Copy out every one of the lines below, character for character, from the first to the last.

[Stored entries]
-- Start --

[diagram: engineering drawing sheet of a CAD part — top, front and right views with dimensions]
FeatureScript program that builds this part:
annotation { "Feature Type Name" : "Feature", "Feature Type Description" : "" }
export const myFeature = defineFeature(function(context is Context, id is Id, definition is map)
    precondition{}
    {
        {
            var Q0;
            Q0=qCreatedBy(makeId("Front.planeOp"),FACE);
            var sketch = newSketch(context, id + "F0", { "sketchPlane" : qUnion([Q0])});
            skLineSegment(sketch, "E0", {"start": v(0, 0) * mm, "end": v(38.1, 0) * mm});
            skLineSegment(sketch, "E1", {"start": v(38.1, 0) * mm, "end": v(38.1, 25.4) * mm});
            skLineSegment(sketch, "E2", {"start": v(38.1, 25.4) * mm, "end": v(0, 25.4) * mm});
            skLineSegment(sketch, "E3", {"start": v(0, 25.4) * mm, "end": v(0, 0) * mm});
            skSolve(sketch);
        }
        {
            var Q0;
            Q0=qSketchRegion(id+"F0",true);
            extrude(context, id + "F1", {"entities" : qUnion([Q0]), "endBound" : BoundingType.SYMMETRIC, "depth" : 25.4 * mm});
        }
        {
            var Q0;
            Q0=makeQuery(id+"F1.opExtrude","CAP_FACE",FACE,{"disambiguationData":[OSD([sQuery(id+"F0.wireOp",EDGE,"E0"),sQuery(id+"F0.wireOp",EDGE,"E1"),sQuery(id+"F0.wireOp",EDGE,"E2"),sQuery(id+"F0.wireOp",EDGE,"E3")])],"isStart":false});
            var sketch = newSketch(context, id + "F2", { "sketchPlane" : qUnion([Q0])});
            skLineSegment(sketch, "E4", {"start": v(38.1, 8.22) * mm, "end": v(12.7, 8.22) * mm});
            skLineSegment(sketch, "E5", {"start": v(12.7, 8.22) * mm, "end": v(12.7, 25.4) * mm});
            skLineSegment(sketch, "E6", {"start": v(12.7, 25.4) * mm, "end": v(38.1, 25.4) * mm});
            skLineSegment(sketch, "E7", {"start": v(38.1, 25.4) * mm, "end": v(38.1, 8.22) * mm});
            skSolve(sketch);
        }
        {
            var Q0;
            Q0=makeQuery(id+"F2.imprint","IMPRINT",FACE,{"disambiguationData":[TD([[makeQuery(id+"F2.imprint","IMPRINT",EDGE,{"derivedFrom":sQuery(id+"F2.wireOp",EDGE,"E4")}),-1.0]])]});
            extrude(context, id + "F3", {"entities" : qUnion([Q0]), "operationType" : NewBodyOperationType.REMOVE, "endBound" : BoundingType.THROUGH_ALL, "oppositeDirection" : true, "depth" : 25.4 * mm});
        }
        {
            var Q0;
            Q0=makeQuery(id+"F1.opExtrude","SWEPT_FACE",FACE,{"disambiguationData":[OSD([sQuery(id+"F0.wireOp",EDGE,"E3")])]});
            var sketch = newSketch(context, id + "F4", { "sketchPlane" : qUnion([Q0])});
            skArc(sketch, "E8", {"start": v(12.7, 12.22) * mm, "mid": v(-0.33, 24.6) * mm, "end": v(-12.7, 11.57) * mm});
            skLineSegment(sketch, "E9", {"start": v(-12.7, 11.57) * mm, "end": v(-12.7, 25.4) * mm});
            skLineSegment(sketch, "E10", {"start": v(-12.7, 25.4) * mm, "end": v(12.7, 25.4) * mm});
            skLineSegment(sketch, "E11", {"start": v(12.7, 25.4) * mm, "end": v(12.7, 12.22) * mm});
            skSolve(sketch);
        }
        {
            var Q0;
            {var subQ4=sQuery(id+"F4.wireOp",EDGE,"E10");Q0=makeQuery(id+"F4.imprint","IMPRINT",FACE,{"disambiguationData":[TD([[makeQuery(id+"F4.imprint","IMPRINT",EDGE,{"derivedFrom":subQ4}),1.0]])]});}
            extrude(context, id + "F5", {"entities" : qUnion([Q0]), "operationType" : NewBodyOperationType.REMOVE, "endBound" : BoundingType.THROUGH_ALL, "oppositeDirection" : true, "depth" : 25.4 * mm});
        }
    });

-- End --

> _TASK SOLUTION_:
[diagram: engineering drawing sheet of a CAD part — top, front and right views with dimensions]
FeatureScript program that builds this part:
annotation { "Feature Type Name" : "Feature", "Feature Type Description" : "" }
export const myFeature = defineFeature(function(context is Context, id is Id, definition is map)
    precondition{}
    {
        {
            var Q0;
            Q0=qCreatedBy(makeId("Front.planeOp"),FACE);
            var sketch = newSketch(context, id + "F0", { "sketchPlane" : qUnion([Q0])});
            skLineSegment(sketch, "E0", {"start": v(0, 0) * mm, "end": v(38.1, 0) * mm});
            skLineSegment(sketch, "E1", {"start": v(38.1, 0) * mm, "end": v(38.1, 25.4) * mm});
            skLineSegment(sketch, "E2", {"start": v(38.1, 25.4) * mm, "end": v(0, 25.4) * mm});
            skLineSegment(sketch, "E3", {"start": v(0, 25.4) * mm, "end": v(0, 0) * mm});
            skSolve(sketch);
        }
        {
            var Q0;
            Q0=qSketchRegion(id+"F0",true);
            extrude(context, id + "F1", {"entities" : qUnion([Q0]), "endBound" : BoundingType.SYMMETRIC, "depth" : 25.4 * mm});
        }
        {
            var Q0;
            Q0=makeQuery(id+"F1.opExtrude","CAP_FACE",FACE,{"disambiguationData":[OSD([sQuery(id+"F0.wireOp",EDGE,"E0"),sQuery(id+"F0.wireOp",EDGE,"E1"),sQuery(id+"F0.wireOp",EDGE,"E2"),sQuery(id+"F0.wireOp",EDGE,"E3")])],"isStart":false});
            var sketch = newSketch(context, id + "F2", { "sketchPlane" : qUnion([Q0])});
            skLineSegment(sketch, "E4", {"start": v(38.1, 8.22) * mm, "end": v(12.7, 8.22) * mm});
            skLineSegment(sketch, "E5", {"start": v(12.7, 8.22) * mm, "end": v(12.7, 25.4) * mm});
            skLineSegment(sketch, "E6", {"start": v(12.7, 25.4) * mm, "end": v(38.1, 25.4) * mm});
            skLineSegment(sketch, "E7", {"start": v(38.1, 25.4) * mm, "end": v(38.1, 8.22) * mm});
            skSolve(sketch);
        }
        {
            var Q0;
            Q0=makeQuery(id+"F2.imprint","IMPRINT",FACE,{"disambiguationData":[TD([[makeQuery(id+"F2.imprint","IMPRINT",EDGE,{"derivedFrom":sQuery(id+"F2.wireOp",EDGE,"E4")}),-1.0]])]});
            extrude(context, id + "F3", {"entities" : qUnion([Q0]), "operationType" : NewBodyOperationType.REMOVE, "endBound" : BoundingType.THROUGH_ALL, "oppositeDirection" : true, "depth" : 25.4 * mm});
        }
        {
            var Q0;
            Q0=makeQuery(id+"F1.opExtrude","SWEPT_FACE",FACE,{"disambiguationData":[OSD([sQuery(id+"F0.wireOp",EDGE,"E3")])]});
            var sketch = newSketch(context, id + "F4", { "sketchPlane" : qUnion([Q0])});
            skArc(sketch, "E8", {"start": v(12.7, 12.22) * mm, "mid": v(-0.33, 24.6) * mm, "end": v(-12.7, 11.57) * mm});
            skLineSegment(sketch, "E9", {"start": v(-12.7, 11.57) * mm, "end": v(-12.7, 25.4) * mm});
            skLineSegment(sketch, "E10", {"start": v(-12.7, 25.4) * mm, "end": v(12.7, 25.4) * mm});
            skLineSegment(sketch, "E11", {"start": v(12.7, 25.4) * mm, "end": v(12.7, 12.22) * mm});
            skSolve(sketch);
        }
        {
            var Q0;
            {var subQ4=sQuery(id+"F4.wireOp",EDGE,"E10");Q0=makeQuery(id+"F4.imprint","IMPRINT",FACE,{"disambiguationData":[TD([[makeQuery(id+"F4.imprint","IMPRINT",EDGE,{"derivedFrom":subQ4}),1.0]])]});}
            extrude(context, id + "F5", {"entities" : qUnion([Q0]), "operationType" : NewBodyOperationType.REMOVE, "endBound" : BoundingType.THROUGH_ALL, "oppositeDirection" : true, "depth" : 25.4 * mm});
        }
    });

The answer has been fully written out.